Subject: Re: 4.99.17 still panics on TS7250
To: None <ali@df.lth.se>
From: Chris Gilbert <chris@dokein.co.uk>
List: port-arm
Date: 04/12/2007 00:30:54
On Wed, 11 Apr 2007 01:20:05 +0100
Chris Gilbert <chris@dokein.co.uk> wrote:

> Anders Lindgren wrote:
> >   Ok, noticing there have been a lot of updates in sys/kern etc during
> > easter, I cvs up'd tonight and rebuilt a complete distribution, put a
> > copy of the TS7200 epe0 kernel in DESTDIR, MAKEDEV'd its /dev etc and
> > TFTP-booted the corresponding netbsd-epe0.bin image. Still *boom* with
> > an unmodified kernel.
> > 
> >   Noticed the following interesting tidbits:
> > 
> >   With default TS7200 kernel, at:
> > 
> > ---8<---
> > nfs_boot: my_addr=192.168.1.12
> > nfs_boot: my_mask=255.255.255.0
> > nfs_boot: gateway=192.168.1.1
> > root on 192.168.1.6:/export/tsarm
> > /etc/rc.conf is not configured.  Multiuser boot aborted.
> > Enter pathname of shell or RETURN for /bin/sh:
> > ---8<---
> > 
> >   If I press return or type /bin/sh, I get an immediate "locking against
> > myself" panic as described earlier.
> > 
> >   If I type "/bin/ksh" instead... it works.
> > 
> >   With an "opions LOCKDEBUG" kernel, I don't seem to get a kernel panic
> > at all; at least I can configure rc and customize some /etc files with
> > vi, create a user and set passwords, set time with ntpdate, and boot all
> > the way to multi-user and run "find /" on the entire fs without problems
> > -- seems to work ok so far. Without it, I get the mutex error panic
> > pretty much instantly on attempt to start multiuser boot.
> > 
> >   The lock the kernel is crashing on (via sys_read ... pipe_read) is:
> > 
> >  COMMON         0x00000000c0516d8c      0x118 kern_synch.o
> >                 0x00000000c0516d8c                sched_mutex
> > 
> > ..which seems like a pretty bad thing to happen. :) I'm going to see
> > what happens if I boot a stock 3.1 release build instead later this week.
> > 
> >   Any help on how to proceed from here greatly appreciated.
> 
> My best guess is that we've messed up locking on arm somewhere. I'll try
> to get time to fully boot an arm box with -current and see if I can
> repro this.
> 
> It's odd that LOCKDEBUG makes it go away which suggests a timing issue,
> the only arm code I can find that uses LOCKDEBUG is the pmap code, and
> this seem unrelated to to that.  Although it's worth a shot, add a
> #define LOCKDEBUG to pmap.c and see if the problems go away.
> 
> cpuswitch.S does make calls to sched_lock and unlock, but I'm not sure
> if this is the same mutex or not.
> 
> Might also be worth asking on tech-kern, see if anyone else has seen this.

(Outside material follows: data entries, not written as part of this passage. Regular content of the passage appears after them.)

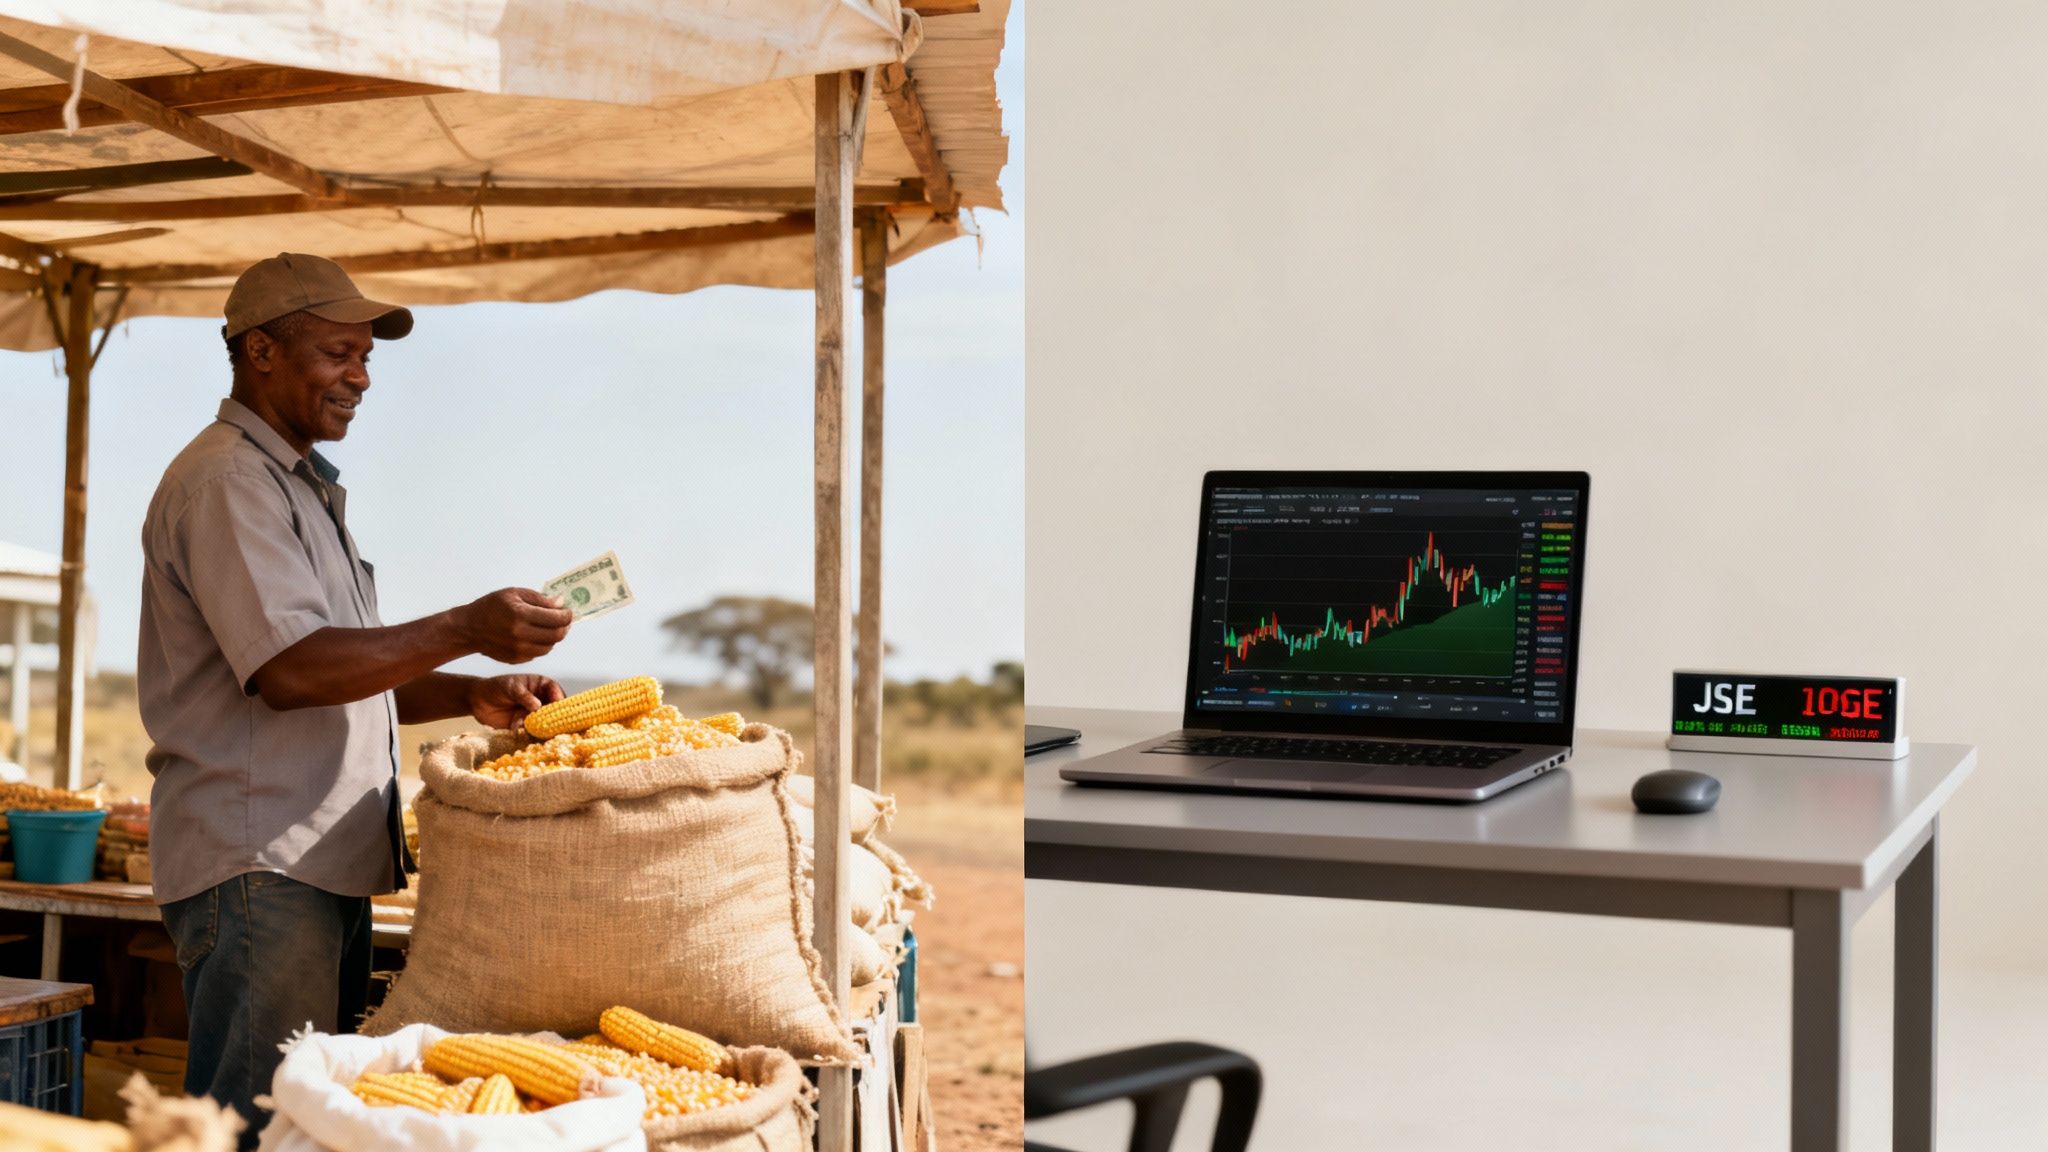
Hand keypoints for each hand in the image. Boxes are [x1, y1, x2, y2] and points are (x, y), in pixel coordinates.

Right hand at [454, 588, 572, 663]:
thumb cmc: (491, 607)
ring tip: (551, 627)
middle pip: (557, 635)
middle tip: (564, 619)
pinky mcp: (516, 659)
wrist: (469, 629)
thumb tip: (561, 603)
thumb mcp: (514, 593)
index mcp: (520, 614)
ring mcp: (518, 650)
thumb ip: (540, 599)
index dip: (567, 615)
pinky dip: (543, 644)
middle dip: (565, 626)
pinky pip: (539, 653)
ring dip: (555, 636)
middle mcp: (520, 634)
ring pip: (550, 646)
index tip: (568, 611)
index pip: (556, 619)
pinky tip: (537, 635)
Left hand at [467, 674, 564, 728]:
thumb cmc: (497, 687)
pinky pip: (533, 732)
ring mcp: (535, 715)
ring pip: (545, 723)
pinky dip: (528, 733)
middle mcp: (542, 701)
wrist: (479, 701)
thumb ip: (524, 696)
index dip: (559, 700)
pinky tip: (517, 728)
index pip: (556, 692)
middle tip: (548, 723)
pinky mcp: (527, 727)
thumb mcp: (511, 687)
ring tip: (526, 725)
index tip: (557, 708)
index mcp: (542, 686)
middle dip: (552, 717)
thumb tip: (538, 706)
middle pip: (555, 710)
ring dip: (538, 726)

I've just sync'd and built a fresh cats kernel, I'm not seeing any problems (I probably need to update the userland as it's probably quite old)

can you try a non-lockdebug kernel with:
option ARM_LOCK_CAS_DEBUG

It'll enable some event counters, which you'll be able to see in ddb with show event

No idea if it'll help, but it might provide a bit more information.

Are you able to try with a local/usb disk, rather than nfs?  See if it's something to do with nfs.

Thanks,
Chris